« Les Architectes des Bâtiments de France ont à cœur de voir aboutir les projets »
Après avoir donné la parole à un représentant de l’urbanisme des collectivités sur la relation qui se noue avec les Architectes des Bâtiments de France (voir « Échanger et définir de bonnes pratiques en amont des projets permet de travailler efficacement avec l’ABF », févr. 2020), regardons cette relation de travail d’un autre point de vue avec Fabien Sénéchal, ABF dans le Finistère. L’occasion, là encore, de constater que les intérêts de la collectivité et de l’ABF sont souvent convergents et que la dynamique relationnelle est fondamentale.
Comment travaillez-vous avec les élus et les services des collectivités territoriales ?
Il est primordial de mettre en place une relation de confiance aussi bien avec les services techniques de la collectivité qu’avec les élus. Cela passe par des rencontres régulières, des visites de terrain, des échanges. C’est tout le travail en amont des projets d’urbanisme qui vont nous permettre d’être le plus efficace et pertinent possible. Deuxièmement, je pense qu’il faut organiser la co-construction des projets et des avis : par exemple, élaborer ensemble le cahier des charges d’un projet, mettre en place de la concertation. Les Architectes des Bâtiments de France sont avant tout des « architectes » ayant travaillé dans des agences ou des cabinets. Ils connaissent le terrain et ont tous à cœur de « construire » plutôt que de freiner les projets. Pour autant, lorsqu’un aménagement est envisagé, sa réalisation va dépendre de certaines conditions patrimoniales. Il ne faut pas les voir nécessairement comme des contraintes, mais plus comme des « conditions » au même titre que les conditions topographiques ou environnementales des lieux. Rappelons enfin que sur la totalité des avis rendus par les ABF, une petite proportion (autour de 6 %) sont défavorables et seul 0,1 % fait l’objet d’un recours.
Quelles sont les bonnes pratiques à valoriser selon vous ?

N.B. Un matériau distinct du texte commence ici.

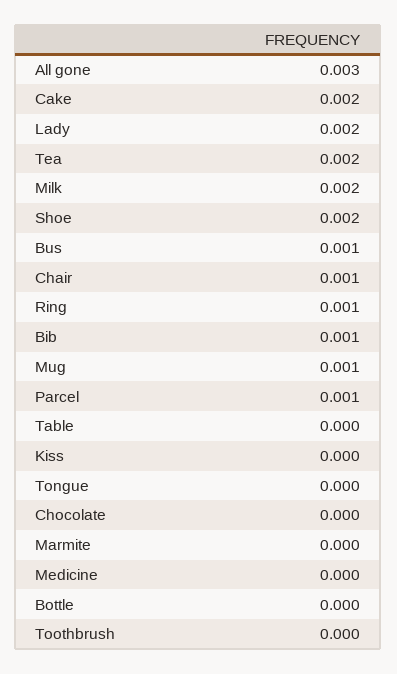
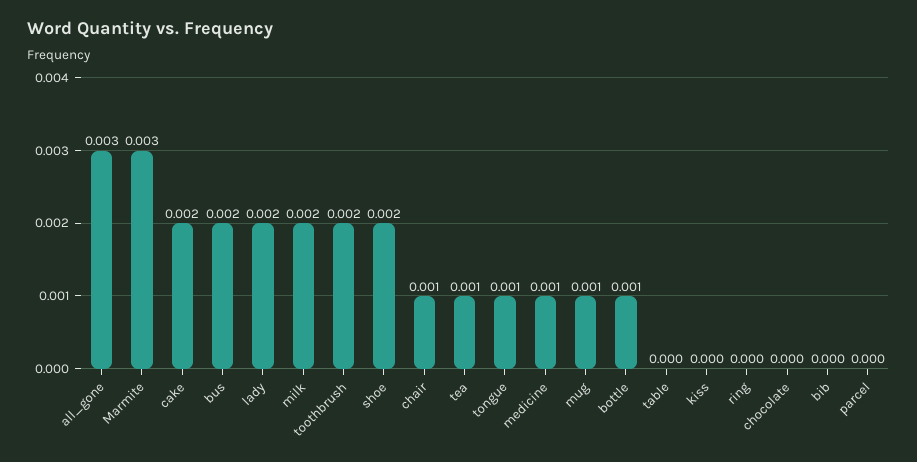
  {
    "All gone": 0.003,
    "Cake": 0.002,
    "Lady": 0.002,
-   "Tea": 0.002,
+   "Tea": 0.001,
    "Milk": 0.002,
    "Shoe": 0.002,
-   "Bus": 0.001,
+   "Bus": 0.002,
    "Chair": 0.001,
-   "Ring": 0.001,
+   "Ring": 0,
-   "Bib": 0.001,
+   "Bib": 0,
    "Mug": 0.001,
-   "Parcel": 0.001,
+   "Parcel": 0,
    "Table": 0,
    "Kiss": 0,
-   "Tongue": 0,
+   "Tongue": 0.001,
    "Chocolate": 0,
-   "Marmite": 0,
+   "Marmite": 0.003,
-   "Medicine": 0,
+   "Medicine": 0.001,
-   "Bottle": 0,
+   "Bottle": 0.001,
-   "Toothbrush": 0
+   "Toothbrush": 0.002
  }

En Bretagne, nous expérimentons une assistance à maîtrise d’ouvrage pour les petits travaux à réaliser sur des monuments historiques. Nous savons que l’entretien de ces bâtiments n’est pas simple à gérer pour les élus et peut vite s’avérer coûteux si les travaux s’accumulent. Nous conseillons par exemple le passage d’un couvreur ou le remplacement d’une porte. L'idée étant d'éviter des travaux inutiles ou de préparer le terrain pour de plus grosses opérations. Cela nous donne aussi l’occasion d’échanger sur le terrain avec les élus et les équipes techniques et entretient une dynamique positive. En 2018, dans le contexte d’adoption de la loi ELAN, une note a été envoyée aux préfets de région et aux directeurs régionaux des Affaires culturelles. Elle est le résultat d’un travail commun entre élus, ABF et parlementaires et met en avant ces bonnes pratiques : élaboration de référentiels ou de guides de règles partagées, diffusion de fiches et de conseils sur certains sujets précis, mise en place d’instances de pilotages, organisation de rencontres et enfin recours à la médiation.
Quels changements avez-vous constatés dans votre travail à la suite de la mise en œuvre de la loi ELAN ?
Les deux évolutions notables liées à cette loi sont la suppression de l’avis conforme des ABF sur les mesures prescrites pour les habitations insalubres et sur l’installation des antennes de téléphonie mobile. Pour l’insalubrité, il est encore trop tôt pour mesurer les conséquences de ce changement, nous le verrons dans les dix prochaines années. Le sujet des antennes relais reste sensible, car on constate une judiciarisation des dossiers et à la suite de cette réforme, les élus locaux sont en première ligne. Désormais, leur implantation n’est soumise qu’à un « avis simple », ce qui conduit parfois à ne pas tenir compte de cet avis sous la pression économique et politique. Or, un cas sur deux se solde par un contentieux. Auparavant, l’avis conforme strict permettait de s’appuyer sur un dispositif juridique plus clair pour accepter ou refuser ces antennes. Les outils juridiques des ABF sont solides et constants : ils s’inscrivent dans la durée. Ils représentent un appui pour les collectivités et sont un moyen d’expliquer les décisions aux citoyens.